张子潇一直觉得朱珏茗的信仰很怪异,应该有问题,不过外国宗教千奇百怪,什么科学教,创价教派,克里西纳意识教派,诸如此类的,对信徒的洗脑都很严重,结合朱珏茗的之前的种种作法,还有今天的暴力事件,现在可以肯定是个邪教无疑,不过朱珏茗现在身心一定都备受煎熬,张子潇也不能强迫她开口,恐怕得到反效果。
“大家都休息吧。。我想自己安静的躺一会。。”朱珏茗忽然低着头轻声说道。
“不行,珏茗,我怕我一闭眼,你们教友就冲进宿舍施暴,不过我最担心的是我们明天早上一起来发现宿舍里又多了个修女嬷嬷。”张子潇其实最担心的就是朱珏茗一言不发的躲进自己的内心,过了今晚朱珏茗又会变成原来那种狂信徒,如果朱珏茗不能自己解开心扉,那么这一辈子估计都要毁在邪教里了。可是她现在愿意张口和大家交流,证明宿舍里的人至少在她心中有一席之地,那么大家应该还有机会让她看清现实。
朱珏茗低着头,身子不住的颤抖,王亚楠见状,附在张子潇的耳边轻声道:“去呀,你坐她身边开导一下,我觉得她一定会听你的话。”
张子潇坐到珏茗的床边,牵住她的手,缓声道:“好啦,就算你们教团和你养父母都是混蛋,可你现在不是还有我们吗?”
朱珏茗原本压抑着哭声,听到张子潇的话,忽然再也忍不住,抽泣声渐渐地变大,周宁雅和王亚楠也哭了,围过来劝解她,连张子潇也觉得哽咽,只强笑道:“哭哭啼啼的,像什么样子,再这样下去我都要以为你们要唱《何满子》了。”
通过这段时间的相处,朱珏茗已经不知不觉和王亚楠一样,把张子潇当做了主心骨,她慢慢地抬起头,却被张子潇的的目光给摄住了。
她畏缩着低下头,不想让别人从自己的眼中看出内心的恐惧和担心,生怕自己再和她对望下去,会忍不住把心中的那些秘密全部坦白。而张子潇看着她脸上那些重重伤痕,心里替她难过,一个女孩破相,心里的伤痛是要远远大于肉体疼痛的。哪个少女不希望自己能漂亮一辈子,尤其是朱珏茗这样漂亮的女孩。
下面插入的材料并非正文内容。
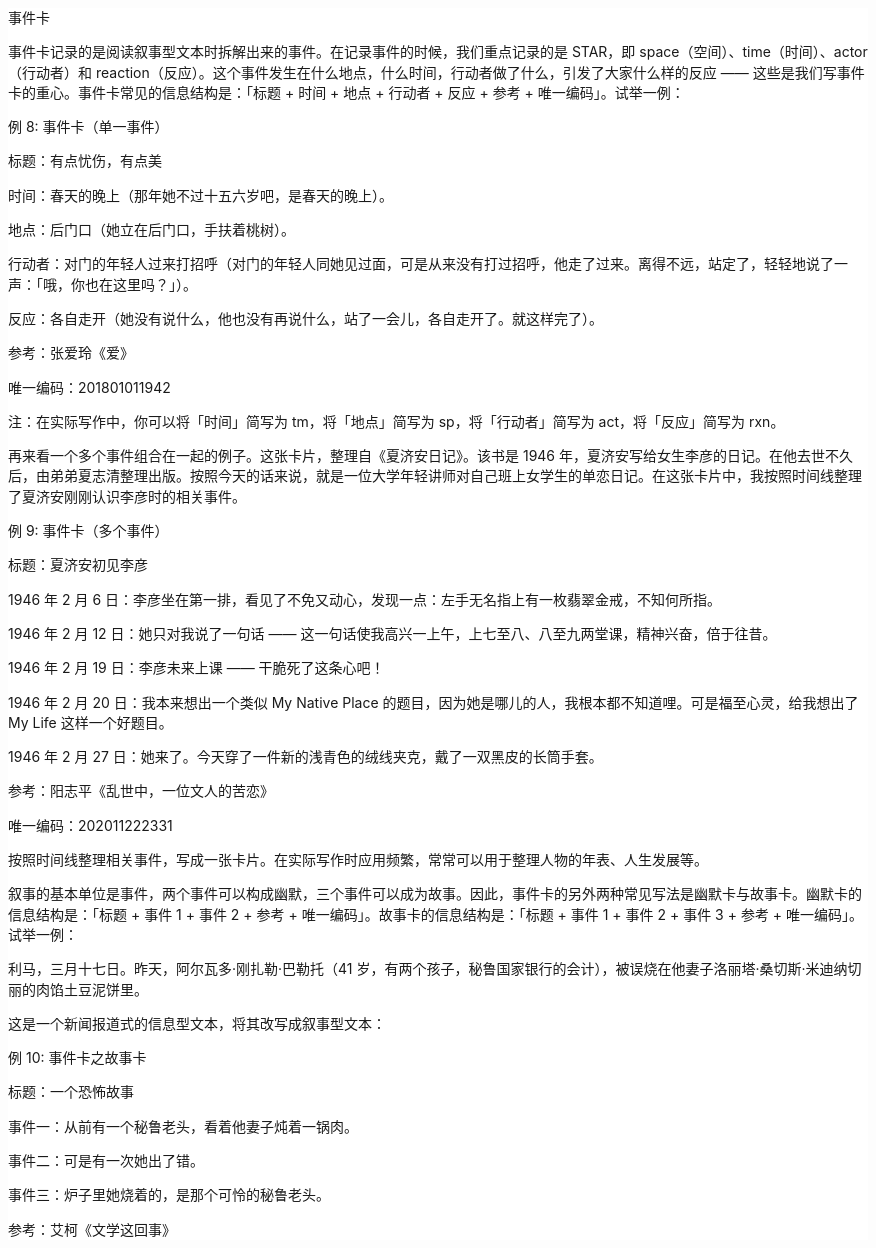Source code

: 事件卡

事件卡记录的是阅读叙事型文本时拆解出来的事件。在记录事件的时候，我们重点记录的是 STAR，即 space（空间）、time（时间）、actor（行动者）和 reaction（反应）。这个事件发生在什么地点，什么时间，行动者做了什么，引发了大家什么样的反应 —— 这些是我们写事件卡的重心。事件卡常见的信息结构是：「标题 + 时间 + 地点 + 行动者 + 反应 + 参考 + 唯一编码」。试举一例：

例 8: 事件卡（单一事件）

标题：有点忧伤，有点美

时间：春天的晚上（那年她不过十五六岁吧，是春天的晚上）。

地点：后门口（她立在后门口，手扶着桃树）。

行动者：对门的年轻人过来打招呼（对门的年轻人同她见过面，可是从来没有打过招呼，他走了过来。离得不远，站定了，轻轻地说了一声：「哦，你也在这里吗？」）。

反应：各自走开（她没有说什么，他也没有再说什么，站了一会儿，各自走开了。就这样完了）。

参考：张爱玲《爱》

唯一编码：201801011942

注：在实际写作中，你可以将「时间」简写为 tm，将「地点」简写为 sp，将「行动者」简写为 act，将「反应」简写为 rxn。

再来看一个多个事件组合在一起的例子。这张卡片，整理自《夏济安日记》。该书是 1946 年，夏济安写给女生李彦的日记。在他去世不久后，由弟弟夏志清整理出版。按照今天的话来说，就是一位大学年轻讲师对自己班上女学生的单恋日记。在这张卡片中，我按照时间线整理了夏济安刚刚认识李彦时的相关事件。

例 9: 事件卡（多个事件）

标题：夏济安初见李彦

1946 年 2 月 6 日：李彦坐在第一排，看见了不免又动心，发现一点：左手无名指上有一枚翡翠金戒，不知何所指。

1946 年 2 月 12 日：她只对我说了一句话 —— 这一句话使我高兴一上午，上七至八、八至九两堂课，精神兴奋，倍于往昔。

1946 年 2 月 19 日：李彦未来上课 —— 干脆死了这条心吧！

1946 年 2 月 20 日：我本来想出一个类似 My Native Place 的题目，因为她是哪儿的人，我根本都不知道哩。可是福至心灵，给我想出了 My Life 这样一个好题目。

1946 年 2 月 27 日：她来了。今天穿了一件新的浅青色的绒线夹克，戴了一双黑皮的长筒手套。

参考：阳志平《乱世中，一位文人的苦恋》

唯一编码：202011222331

按照时间线整理相关事件，写成一张卡片。在实际写作时应用频繁，常常可以用于整理人物的年表、人生发展等。

叙事的基本单位是事件，两个事件可以构成幽默，三个事件可以成为故事。因此，事件卡的另外两种常见写法是幽默卡与故事卡。幽默卡的信息结构是：「标题 + 事件 1 + 事件 2 + 参考 + 唯一编码」。故事卡的信息结构是：「标题 + 事件 1 + 事件 2 + 事件 3 + 参考 + 唯一编码」。试举一例：

利马，三月十七日。昨天，阿尔瓦多·刚扎勒·巴勒托（41 岁，有两个孩子，秘鲁国家银行的会计），被误烧在他妻子洛丽塔·桑切斯·米迪纳切丽的肉馅土豆泥饼里。

这是一个新闻报道式的信息型文本，将其改写成叙事型文本：

例 10: 事件卡之故事卡

标题：一个恐怖故事

事件一：从前有一个秘鲁老头，看着他妻子炖着一锅肉。

事件二：可是有一次她出了错。

事件三：炉子里她烧着的，是那个可怜的秘鲁老头。

参考：艾柯《文学这回事》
张子潇假装没有看到朱珏茗脸上的担忧,开玩笑道:“坦白从宽,抗拒从严哦。”
朱珏茗点了点头,又稳定了一下自己的情绪,缓缓的讲出了一个身在欧洲的神秘教团,没人知道这个教团的起源和来历,大概除了他们的大导师可以说明一切,之前这个教团一直是以秘密会社的形式存在,而能被他们招入的人也屈指可数,一直到二战之后,才以“真神降临会”的面貌出现在世人面前。
她的养父母也是在欧洲入的教,今天来的教友其实是教团内身份很高的神子,所以养父母也不敢得罪他,其实养父母人挺好的,在欧洲的时候还经常收养孤儿,送到教团的宗教学团学习各种知识,她就是其中之一,可能是因为养父母对自己身上的华裔血统有感情,所以从学堂毕业后一直把自己带在身边养育。
王亚楠听了,却摇头道:“珏茗你实在是太善良了,养父母如果真的对你有感情肯定不会任由你被打成这样,子潇的父母就肯定不会,对待我比对子潇都亲呢,而人家只是把我认了个干亲而已。”
朱珏茗又重新低下了头,又说起她在宗教学堂里还有一位很好的老师,对待自己也像亲女儿一样,只是自从毕业之后就再没听过他的事情。至于这个教友今天的暴行,她感到很抱歉,可能是因为自己没有第一时间答应和他一起用餐的缘故,才让他那么生气吧。说完这些就推说自己累了,想休息了。众人也就没有阻止。
张子潇对朱珏茗的话并没有完全相信,至少她没有完全坦白一切,不过她也没有指望珏茗能一口气把一切都坦白出来,邪教控制的人越深,那么信徒就越不可能把所有的东西都说出来。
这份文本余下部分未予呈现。